Wednesday, October 24, 2012

Reading the Documents of Vatican II for the Year of Faith


The Second Vatican Council documents still go unread.  So many have spoken about the "spirit Vatican II," but few have actually read the documents and perpetuate the misinterpretation of the Council or cast a shadow on them as if they were some kind of break from the living Magisterium of the Church.

Have you read them?

Why not?


At our parish in Hythe, Kent, UK, every Thursday evening at 7pm, we will be reading through the documents of Vatican II.  Maybe you should get a group together and do the same.

I'll never forget the first time I read them.  It was in our Latin class.  That's right.  I read them in their original language, ecclesiastical Latin.  It is some of the most exquisite and poetic Latin you can read.  The documents are actually a beautiful prayer, bringing forth a Church reform to enable the modern world to accept the message of Jesus Christ with all of its vigor and rigor.

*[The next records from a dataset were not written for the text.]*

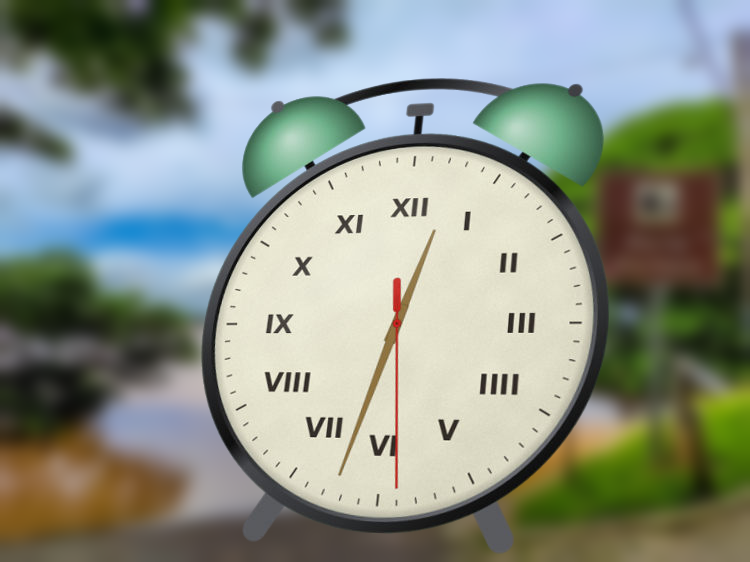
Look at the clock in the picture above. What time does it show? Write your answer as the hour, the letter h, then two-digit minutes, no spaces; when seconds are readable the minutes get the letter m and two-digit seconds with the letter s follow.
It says 12h32m29s
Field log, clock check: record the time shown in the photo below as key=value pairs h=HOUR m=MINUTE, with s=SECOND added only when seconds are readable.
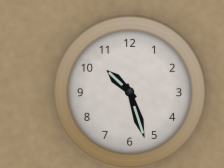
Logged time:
h=10 m=27
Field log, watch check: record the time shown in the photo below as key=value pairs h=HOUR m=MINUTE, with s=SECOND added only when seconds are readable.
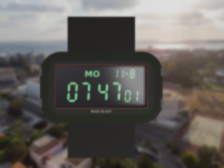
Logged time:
h=7 m=47 s=1
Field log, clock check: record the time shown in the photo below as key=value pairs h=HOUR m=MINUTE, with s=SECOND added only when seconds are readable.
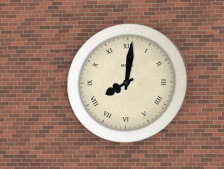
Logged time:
h=8 m=1
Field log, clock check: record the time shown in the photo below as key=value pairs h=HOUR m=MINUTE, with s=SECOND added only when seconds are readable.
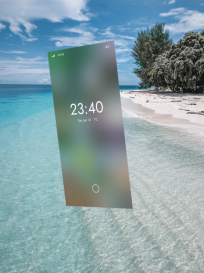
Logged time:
h=23 m=40
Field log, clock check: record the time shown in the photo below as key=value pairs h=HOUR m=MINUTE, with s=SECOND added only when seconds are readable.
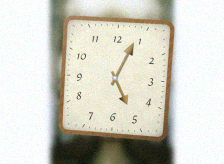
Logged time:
h=5 m=4
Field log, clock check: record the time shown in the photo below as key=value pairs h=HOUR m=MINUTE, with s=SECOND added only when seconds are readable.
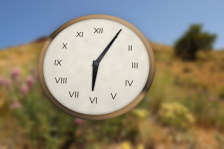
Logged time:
h=6 m=5
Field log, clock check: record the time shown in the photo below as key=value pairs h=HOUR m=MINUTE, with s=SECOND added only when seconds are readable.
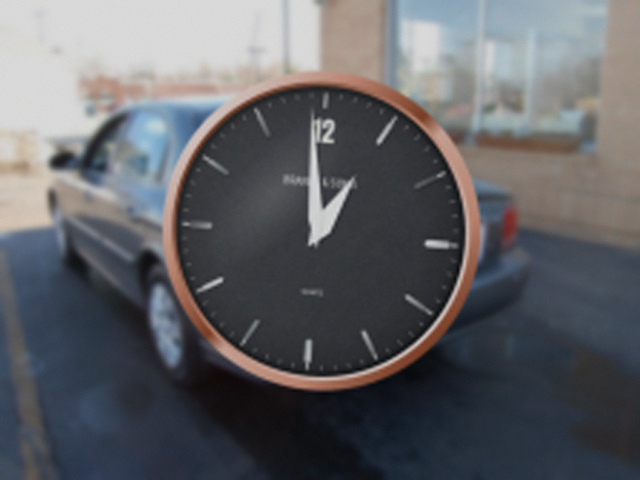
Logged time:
h=12 m=59
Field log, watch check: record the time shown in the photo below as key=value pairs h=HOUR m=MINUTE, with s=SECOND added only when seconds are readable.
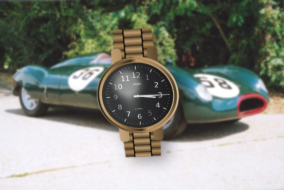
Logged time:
h=3 m=15
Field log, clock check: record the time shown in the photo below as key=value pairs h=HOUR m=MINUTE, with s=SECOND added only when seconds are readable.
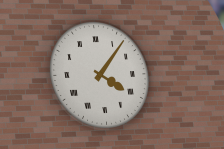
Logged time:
h=4 m=7
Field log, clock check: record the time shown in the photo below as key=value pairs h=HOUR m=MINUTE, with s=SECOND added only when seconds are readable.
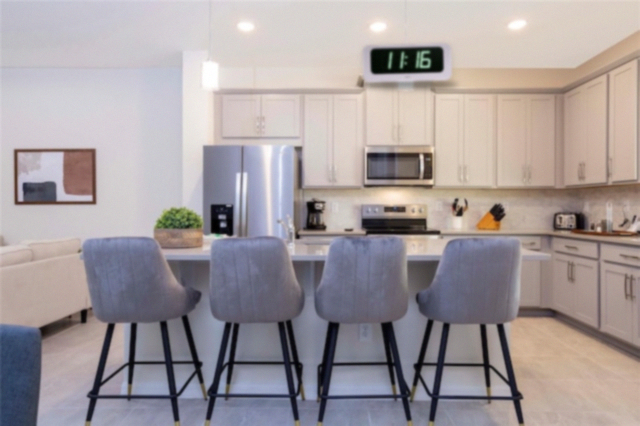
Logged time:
h=11 m=16
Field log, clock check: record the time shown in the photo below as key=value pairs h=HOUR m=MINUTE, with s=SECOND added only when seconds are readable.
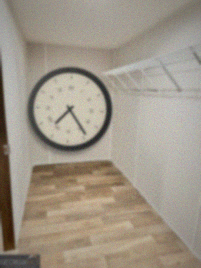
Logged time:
h=7 m=24
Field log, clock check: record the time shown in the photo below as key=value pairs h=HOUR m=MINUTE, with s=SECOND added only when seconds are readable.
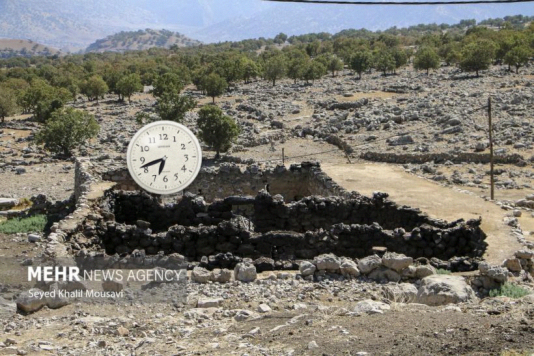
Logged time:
h=6 m=42
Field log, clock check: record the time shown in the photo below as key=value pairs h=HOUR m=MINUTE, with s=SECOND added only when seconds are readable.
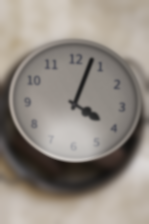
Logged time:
h=4 m=3
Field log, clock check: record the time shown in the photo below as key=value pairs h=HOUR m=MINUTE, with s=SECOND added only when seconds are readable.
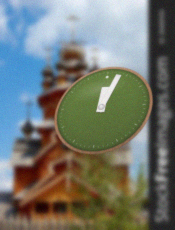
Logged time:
h=12 m=3
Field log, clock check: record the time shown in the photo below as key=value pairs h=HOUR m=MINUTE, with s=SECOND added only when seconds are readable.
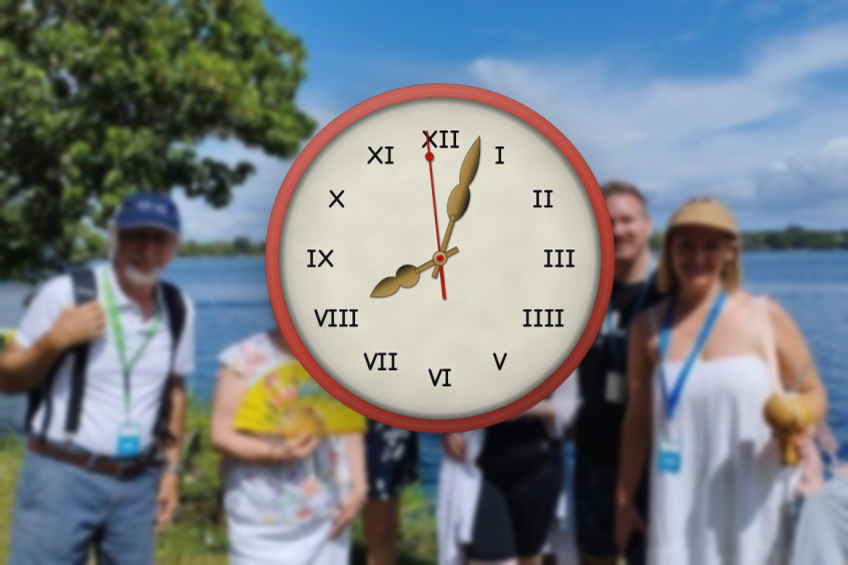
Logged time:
h=8 m=2 s=59
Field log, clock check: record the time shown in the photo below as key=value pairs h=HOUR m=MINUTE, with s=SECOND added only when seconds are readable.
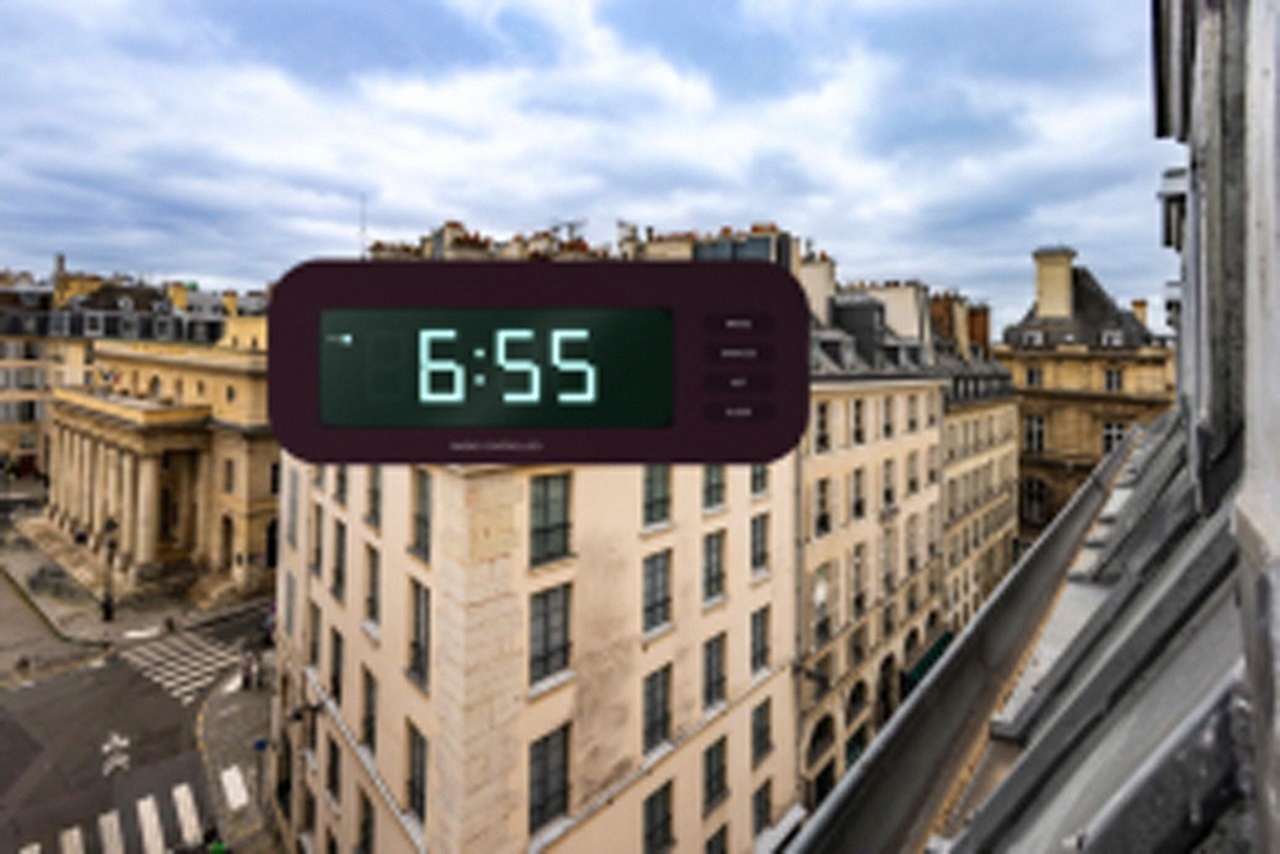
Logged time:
h=6 m=55
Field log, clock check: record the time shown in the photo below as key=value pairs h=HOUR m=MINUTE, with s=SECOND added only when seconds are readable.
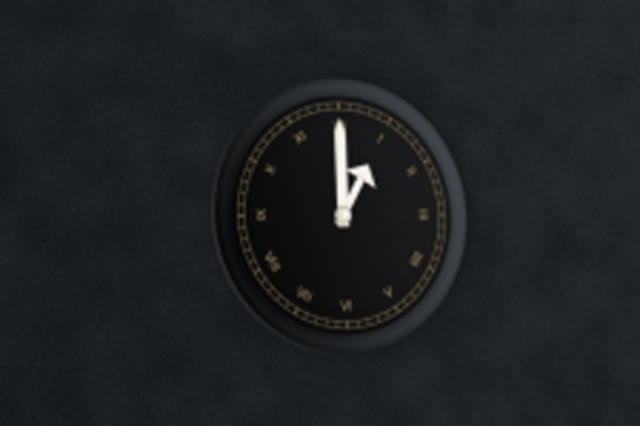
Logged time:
h=1 m=0
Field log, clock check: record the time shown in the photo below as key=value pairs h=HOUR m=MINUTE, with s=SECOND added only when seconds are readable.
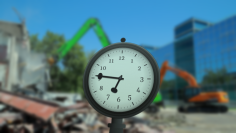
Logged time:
h=6 m=46
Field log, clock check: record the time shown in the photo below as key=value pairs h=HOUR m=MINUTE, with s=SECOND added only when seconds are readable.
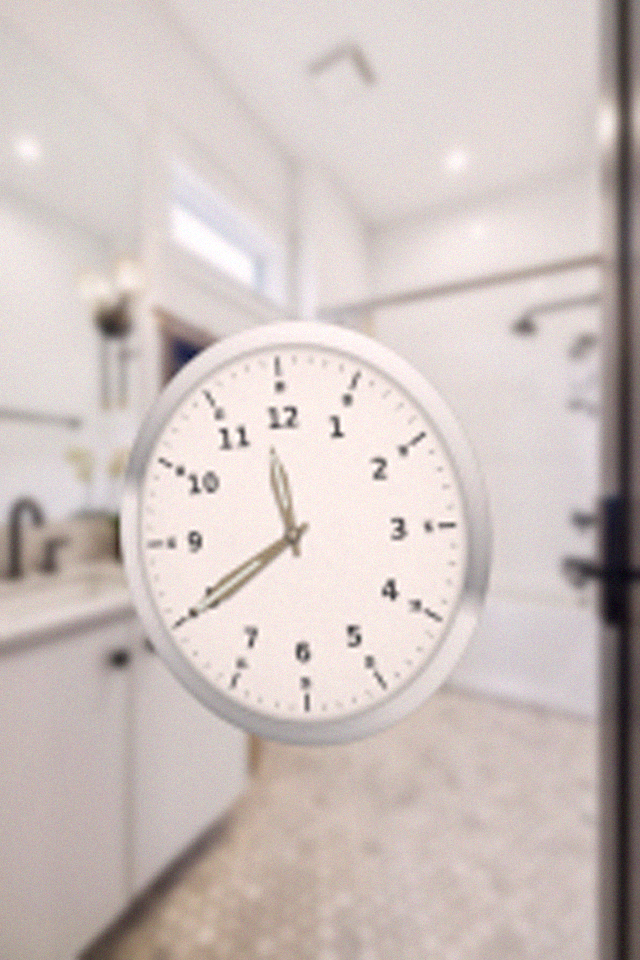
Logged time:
h=11 m=40
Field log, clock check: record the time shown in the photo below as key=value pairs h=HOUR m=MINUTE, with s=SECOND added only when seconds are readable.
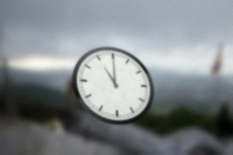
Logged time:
h=11 m=0
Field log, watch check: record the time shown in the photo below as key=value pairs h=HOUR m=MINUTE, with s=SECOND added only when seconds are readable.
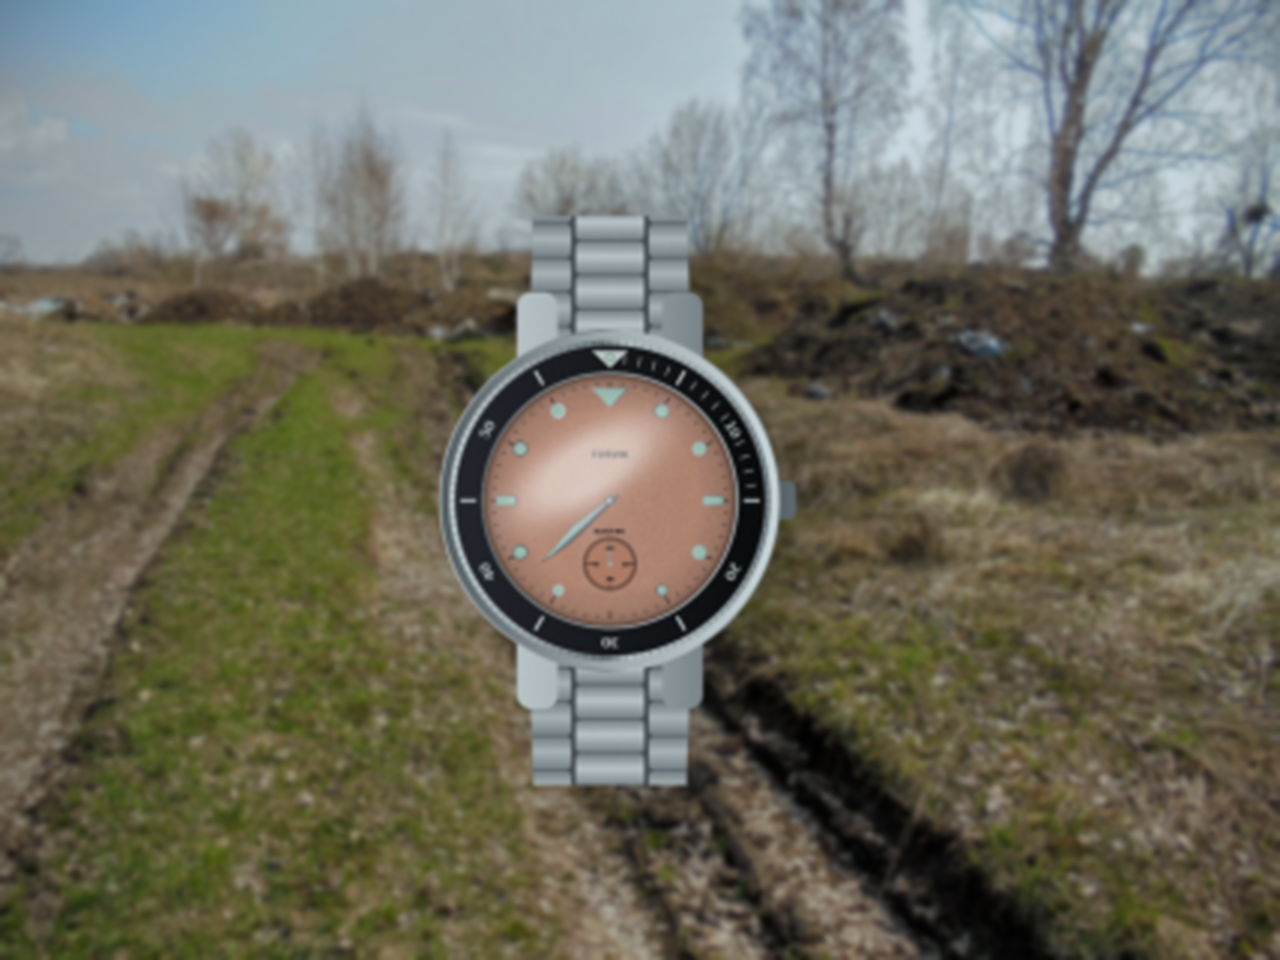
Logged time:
h=7 m=38
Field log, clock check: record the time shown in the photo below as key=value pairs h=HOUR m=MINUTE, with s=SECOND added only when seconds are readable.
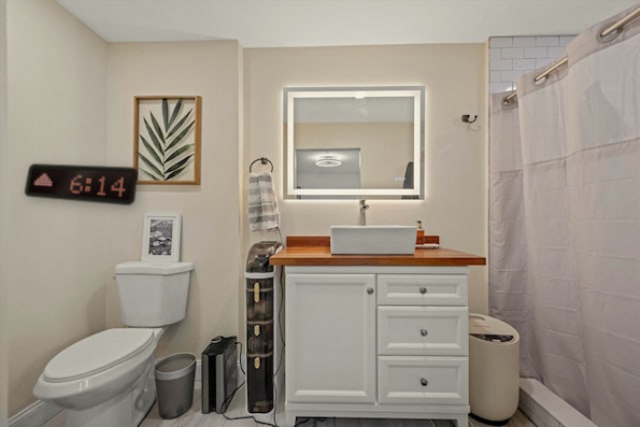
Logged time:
h=6 m=14
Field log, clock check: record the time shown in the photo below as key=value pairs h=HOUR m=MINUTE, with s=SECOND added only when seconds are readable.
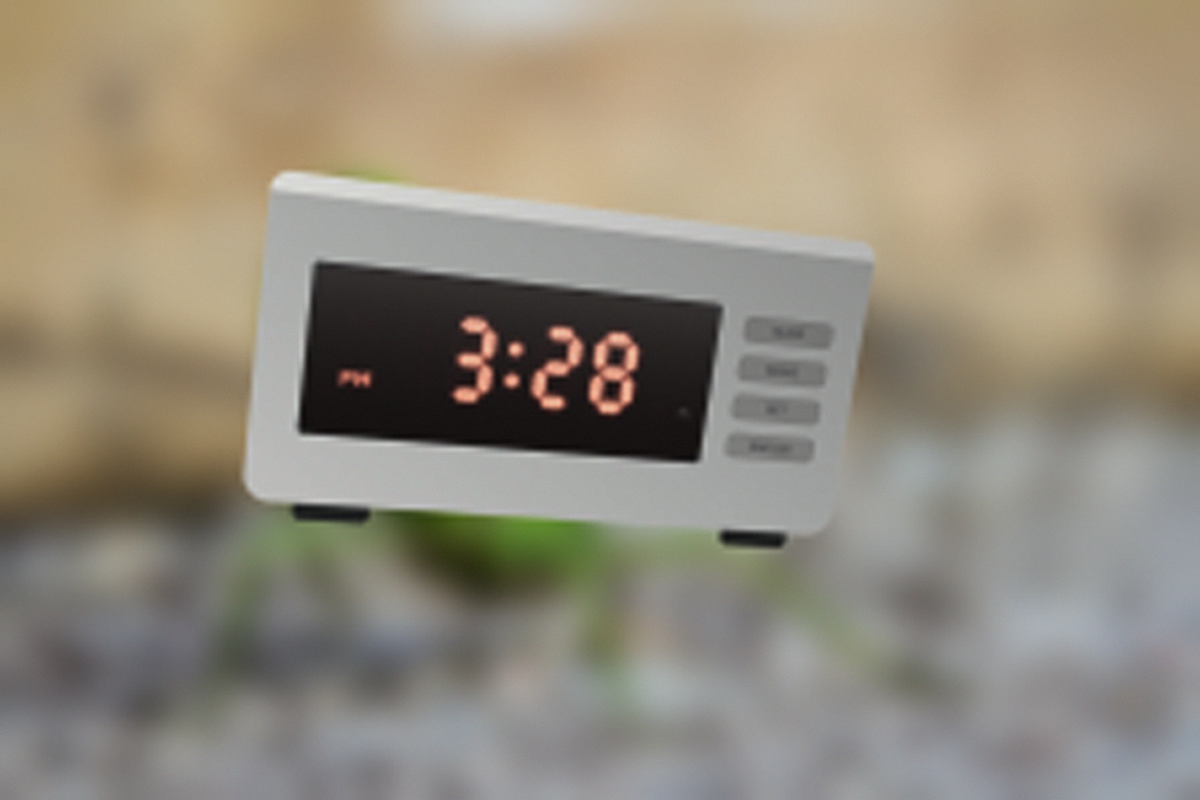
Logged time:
h=3 m=28
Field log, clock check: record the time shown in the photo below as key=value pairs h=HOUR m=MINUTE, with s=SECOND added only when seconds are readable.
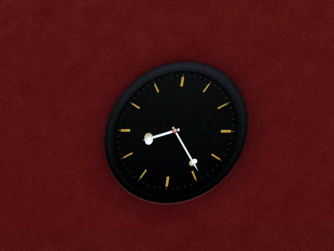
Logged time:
h=8 m=24
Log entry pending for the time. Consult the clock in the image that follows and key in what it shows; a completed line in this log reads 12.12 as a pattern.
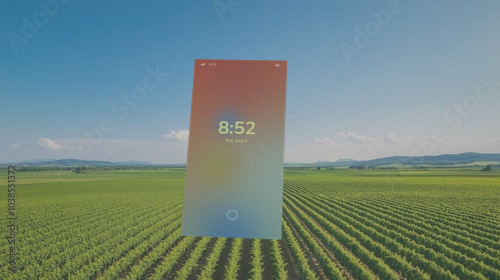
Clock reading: 8.52
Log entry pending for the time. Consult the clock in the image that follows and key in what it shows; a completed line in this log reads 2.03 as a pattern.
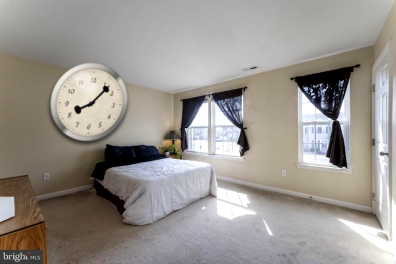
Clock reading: 8.07
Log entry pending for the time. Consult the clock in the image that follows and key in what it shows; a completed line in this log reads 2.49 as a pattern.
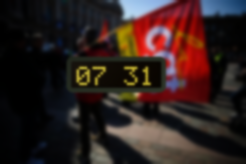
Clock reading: 7.31
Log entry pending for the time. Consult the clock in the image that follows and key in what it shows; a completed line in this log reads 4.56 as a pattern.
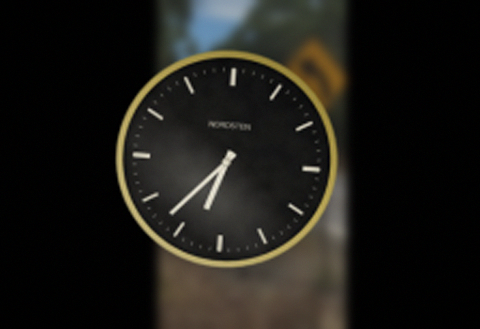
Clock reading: 6.37
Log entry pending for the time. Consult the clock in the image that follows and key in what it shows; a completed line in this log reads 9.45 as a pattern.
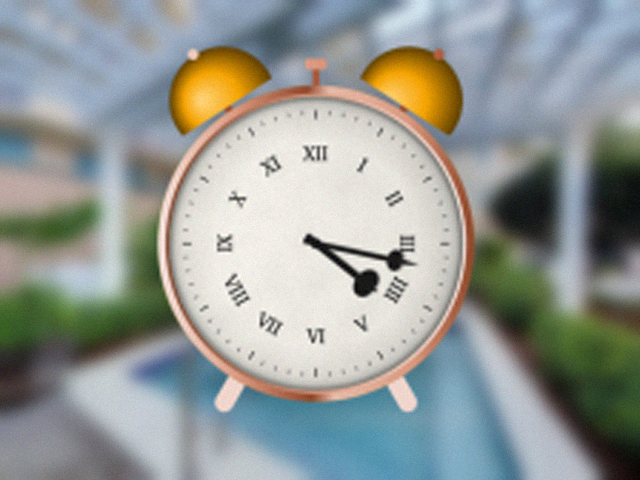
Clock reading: 4.17
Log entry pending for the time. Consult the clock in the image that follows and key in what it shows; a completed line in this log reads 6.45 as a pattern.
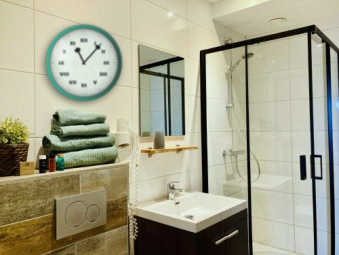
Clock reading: 11.07
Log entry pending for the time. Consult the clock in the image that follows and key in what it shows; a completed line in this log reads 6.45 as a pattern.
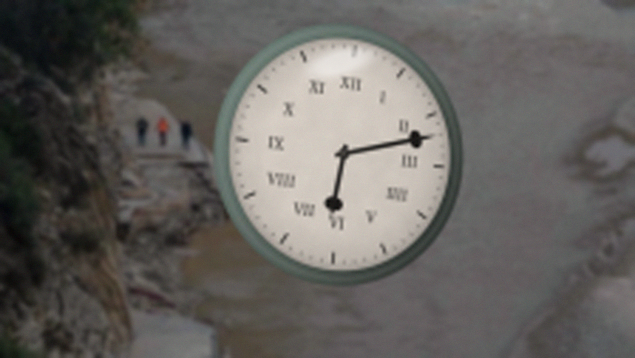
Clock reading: 6.12
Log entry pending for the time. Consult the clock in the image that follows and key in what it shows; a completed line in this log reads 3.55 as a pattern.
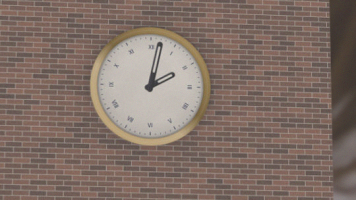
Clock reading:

It is therefore quite sad when people misuse and misquote the Council to benefit their own ends, which may not be in keeping with the desires of the Council fathers.  It is important to read the documents in the "hermaneutic of continuity," which means that we read them in the hermeneutic, or interpretive principle, of the context of all the other Councils and Pope's statements.

Blessed Pope John Paul II wrote as a Cardinal in his book, Sources of Renewal, that in the Council of our age one can find all the other previous councils compenetrated and vice versa.  He said the principle of interpretation and implementation of Vatican II must be "the enrichment of faith" contrasted with "the crisis of faith as the documents of Vatican II themselves recognize."

I encourage everyone to find some friends and read the documents together, or if you can't do that, at least read them yourselves.  You will be glad you did.

May Our Lady, Mother of the Church, help bring forth a harvest of faith in this year of faith, especially in the devout rereading of the Catechism of the Catholic Church and the Documents of Vatican II.